**Exercise**
Copy every line of the entries that includes the word "Windows".

┄┄┄┄┄┄

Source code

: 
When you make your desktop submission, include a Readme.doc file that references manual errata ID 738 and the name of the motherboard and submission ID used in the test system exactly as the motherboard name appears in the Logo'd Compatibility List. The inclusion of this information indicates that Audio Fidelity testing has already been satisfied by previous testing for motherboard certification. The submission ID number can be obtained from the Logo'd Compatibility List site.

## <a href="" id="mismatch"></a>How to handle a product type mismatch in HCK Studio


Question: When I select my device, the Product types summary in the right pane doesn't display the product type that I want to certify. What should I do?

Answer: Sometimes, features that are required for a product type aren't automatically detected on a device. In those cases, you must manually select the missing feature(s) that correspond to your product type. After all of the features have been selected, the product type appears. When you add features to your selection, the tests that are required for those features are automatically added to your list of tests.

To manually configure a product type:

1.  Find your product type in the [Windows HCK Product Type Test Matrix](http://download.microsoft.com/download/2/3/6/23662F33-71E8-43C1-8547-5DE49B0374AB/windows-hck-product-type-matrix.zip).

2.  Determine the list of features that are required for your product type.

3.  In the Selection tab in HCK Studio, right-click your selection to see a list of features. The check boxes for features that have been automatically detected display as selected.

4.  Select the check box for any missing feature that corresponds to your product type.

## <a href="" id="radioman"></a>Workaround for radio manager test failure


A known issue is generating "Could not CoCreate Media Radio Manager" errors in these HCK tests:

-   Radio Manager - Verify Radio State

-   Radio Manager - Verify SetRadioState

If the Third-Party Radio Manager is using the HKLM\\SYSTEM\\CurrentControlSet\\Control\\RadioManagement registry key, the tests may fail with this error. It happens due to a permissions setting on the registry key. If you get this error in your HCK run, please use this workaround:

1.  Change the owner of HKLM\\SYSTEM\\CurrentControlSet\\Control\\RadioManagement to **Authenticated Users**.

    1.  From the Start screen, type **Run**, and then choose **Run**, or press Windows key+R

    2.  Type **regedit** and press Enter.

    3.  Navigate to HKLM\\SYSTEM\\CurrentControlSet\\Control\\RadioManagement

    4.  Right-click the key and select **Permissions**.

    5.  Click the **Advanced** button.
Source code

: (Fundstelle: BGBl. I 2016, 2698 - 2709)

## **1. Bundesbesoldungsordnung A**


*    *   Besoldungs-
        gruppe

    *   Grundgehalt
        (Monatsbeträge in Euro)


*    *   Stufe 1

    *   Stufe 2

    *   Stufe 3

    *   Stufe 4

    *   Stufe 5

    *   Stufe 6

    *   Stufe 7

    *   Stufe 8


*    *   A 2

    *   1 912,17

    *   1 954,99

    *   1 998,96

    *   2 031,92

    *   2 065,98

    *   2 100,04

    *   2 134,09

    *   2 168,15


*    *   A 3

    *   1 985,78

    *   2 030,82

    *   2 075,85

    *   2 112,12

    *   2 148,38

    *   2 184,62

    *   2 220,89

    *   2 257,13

┄┄┄┄┄┄

**Exercise output**
1.  Find your product type in the [Windows HCK Product Type Test Matrix](http://download.microsoft.com/download/2/3/6/23662F33-71E8-43C1-8547-5DE49B0374AB/windows-hck-product-type-matrix.zip).
    1.  From the Start screen, type **Run**, and then choose **Run**, or press Windows key+R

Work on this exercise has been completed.